Russia and China in lonely opposition to UN resolution on Syria
RUSSIA and China were left isolated last night after voting against a United Nations resolution calling for an end to the violence in Syria.
The measure was passed at the UN General Assembly by 137 votes to 12, leaving Russia and China lined up with such pariah states as North Korea and Venezuela, as well as Syria itself. Another 17 countries abstained.
While the vote was non-binding, British diplomats hailed the wide margin of victory as a moral boost to the drive to put international pressure on Syria to stop the brutal crackdown which is estimated to have cost up to 7,000 lives.
Following the vote, William Hague, the Foreign Secretary, said in a statement: “President Assad and the Syrian regime must heed the call of the international community and allow a peaceful political transition to resolve the crisis.
“President Assad and those around him should be under no doubt that we will continue to support the Syrian people in their aspiration for a peaceful political transition in Syria.”
The negative votes by two permanent members of the UN Security Council cast doubt however on claims by France earlier in the day that Russia was prepared to sign up to a fresh international drive to solve the crisis.
Vitaly Churkin, Russia’s representative at the UN, told the gathering in New York that his country had been unable to back the General Assembly motion, which was co-sponsored by 72 nations, because it did not require the opposition in Syria to cease violence.
“Under these circumstances, the Russian Federation had no other option but to vote against,” he said.
China said it could not back the resolution because it effectively called for the departure of President Bashar al-Assad, which Beijing believes amounts to regime change.
Ahead of the vote, Bashar Ja’afari, Syria’s representative to the UN, claimed the resolution would only worsen the problem and lead to “more chaos and more crisis.”
There was disappointment among Western powers including Britain earlier this month when Russia and China vetoed an earlier UN Security Council resolution backing an Arab League proposal which would have required Assad to hand over power to his deputy.
But speaking ahead of yesterday’s Assembly vote, Alain Juppe, the French foreign minister, held out hope that Russia would overcome its earlier objection to the Arab League plan.
Following talks with his Russian counterpart Sergei Lavrov, Mr Juppe said: “We can possibly reach a compromise on a short-term objective which is to end the massacres.
“We must do everything so that the violence ends and that a lot of humanitarian aid is given to the Syrian people.
“We are ready to work in New York on a draft resolution inspired by the Arab League to stop the violence and provide humanitarian aid.”

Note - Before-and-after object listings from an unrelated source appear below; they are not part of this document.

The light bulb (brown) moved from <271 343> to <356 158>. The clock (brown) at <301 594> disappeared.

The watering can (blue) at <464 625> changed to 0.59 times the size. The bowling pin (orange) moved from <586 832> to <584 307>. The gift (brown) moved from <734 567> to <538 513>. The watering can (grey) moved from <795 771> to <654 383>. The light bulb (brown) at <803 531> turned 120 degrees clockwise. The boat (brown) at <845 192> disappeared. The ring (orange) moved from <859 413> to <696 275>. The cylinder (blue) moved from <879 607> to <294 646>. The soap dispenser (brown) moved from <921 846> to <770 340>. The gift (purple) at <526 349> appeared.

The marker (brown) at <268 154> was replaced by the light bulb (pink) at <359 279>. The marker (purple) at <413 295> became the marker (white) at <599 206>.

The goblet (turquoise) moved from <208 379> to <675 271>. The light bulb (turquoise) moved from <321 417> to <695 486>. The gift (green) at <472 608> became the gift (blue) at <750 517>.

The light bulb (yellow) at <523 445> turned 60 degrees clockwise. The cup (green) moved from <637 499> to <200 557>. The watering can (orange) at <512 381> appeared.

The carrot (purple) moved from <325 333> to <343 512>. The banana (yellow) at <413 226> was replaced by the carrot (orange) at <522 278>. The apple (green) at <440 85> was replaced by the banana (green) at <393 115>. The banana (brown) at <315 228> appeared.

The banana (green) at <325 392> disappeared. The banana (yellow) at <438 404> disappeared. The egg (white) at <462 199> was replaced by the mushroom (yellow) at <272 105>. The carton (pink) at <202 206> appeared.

Ban Ki-moon, the UN Secretary General, stressed the urgency of the crisis, warning that crimes against humanity were taking place in Syria while diplomats continued to “debate”.
Calling on the Assad regime to stop the slaughter, he said: “We see neighbourhoods shelled indiscriminately, hospitals used as torture centres, children as young as 10 years old killed and abused. We see almost certainly crimes against humanity.”
“Lack of agreement in the Security Council does not give the government licence to continue its assault on its own people. The longer we debate the more people will die.”
Mr Ban said it was thought that as many as 25,000 people had fled Syria since the brutal crackdown on protests which began as peaceful last year, with an estimated 70,000 displaced within the country.
Meanwhile, Syrian forces continued to attack the rebel towns of Hama and Homs, extending their onslaught to Dera’a, on the Jordanian border.
In the capital of Damascus, security forces arrested a number of prominent critics, including blogger Razan Ghazzawi and rights activist Mazen Darwish.
Syria claimed that President Assad’s offer this week to hold a referendum on a new constitution followed by multi-party elections within 90 days showed that “interference” from the international community was not needed, in a pledge dismissed by the White House as “laughable”.